DIRECTV has 39 million subscribers in the Americas, but has substantial barriers in expanding into other media markets around the globe – in Europe most countries have their own satellite broadcasters in place, and in countries like Russia and China the governments don’t take kindly to an American company trying to install satellites on the roofs of millions of homes in their country. "Doing business overseas is always a challenge – the most important thing is the local talent you are able to recruit on the ground – it takes locally savvy folks."

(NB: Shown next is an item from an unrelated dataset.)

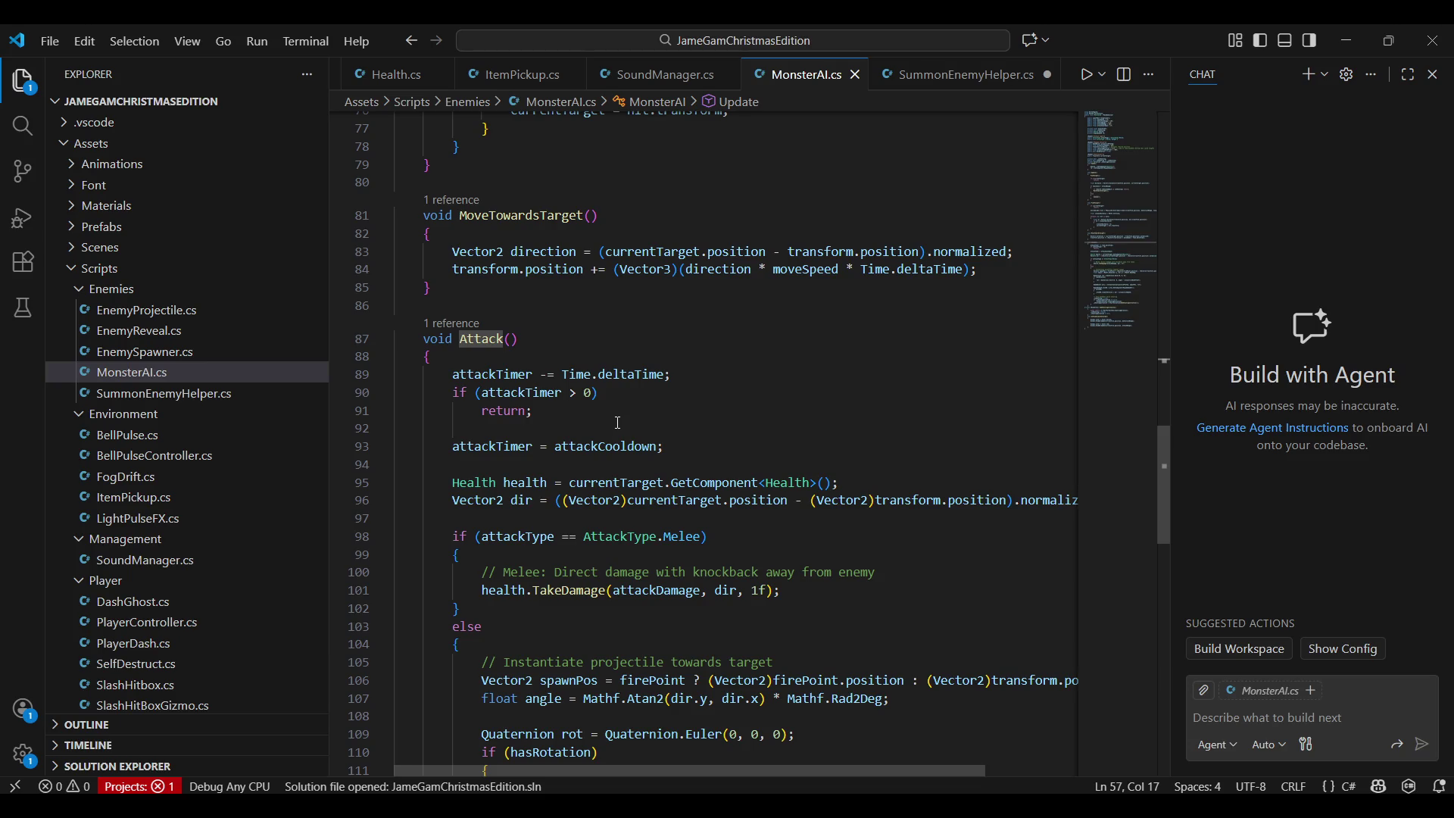
{"action": "mouse_move", "coordinate": [675, 500]}
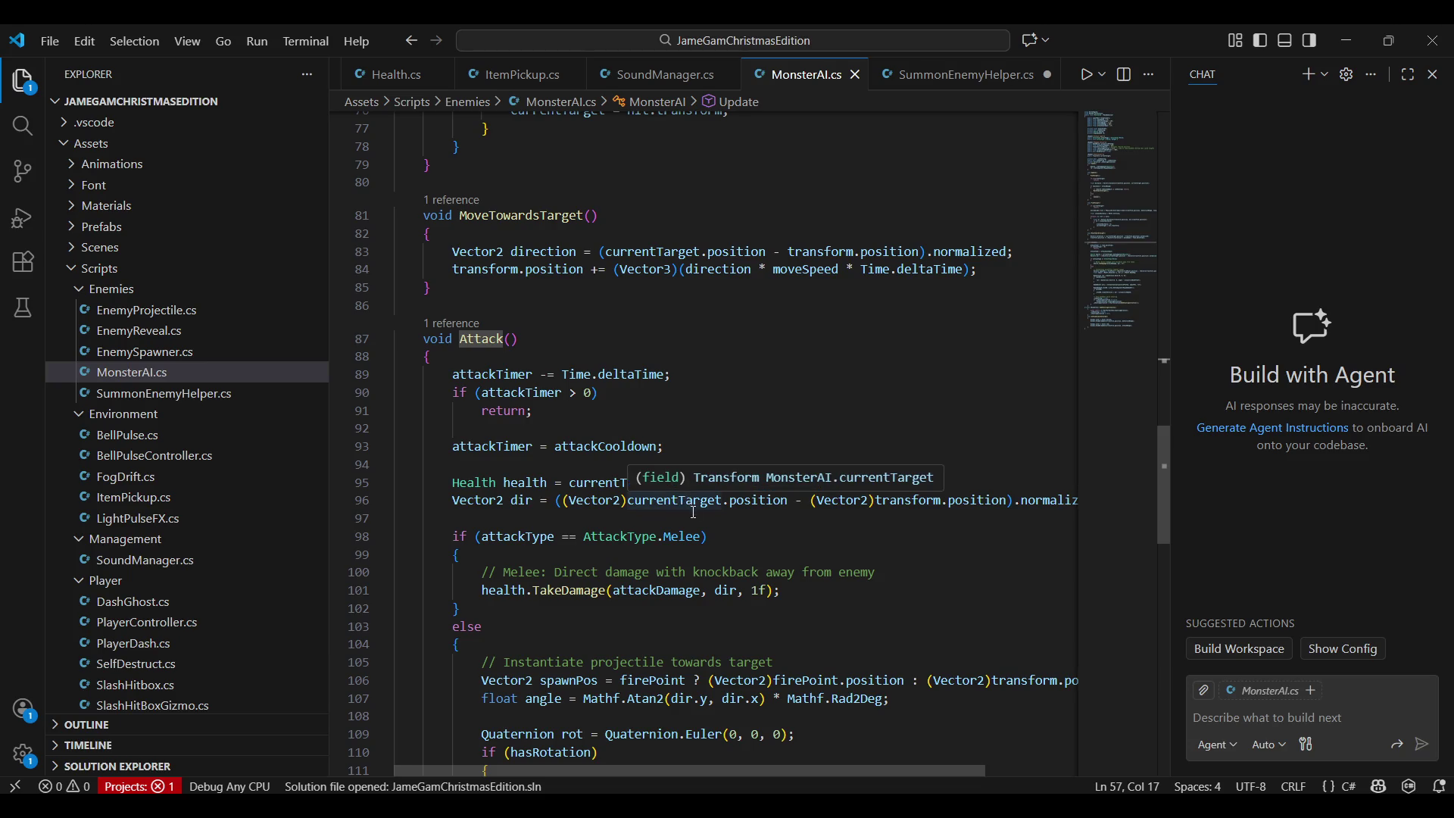
{"action": "scroll", "coordinate": [693, 512], "scroll_direction": "down", "scroll_amount": 3}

Before coming to DIRECTV White was head of Pepsico International, and when asked whether he could personally tell the difference between the taste of Pepsi and Coke in the infamous blind “Challenge”, he gave away the insider’s tip. “The way you make sure you don’t embarrass the company is you have to smell it first before drinking – Coke has a hint of vanilla, and that is a very distinctive smell.”
Apart from being able to finally discriminate between their colas, White was also upbeat about the future of individuals’ abilities to discriminate more in what they choose to pay for in their entertainment, as the pressure increases from millennials to allow people to choose what they want to watch a la carte. “The real winner in my mind is the consumer.”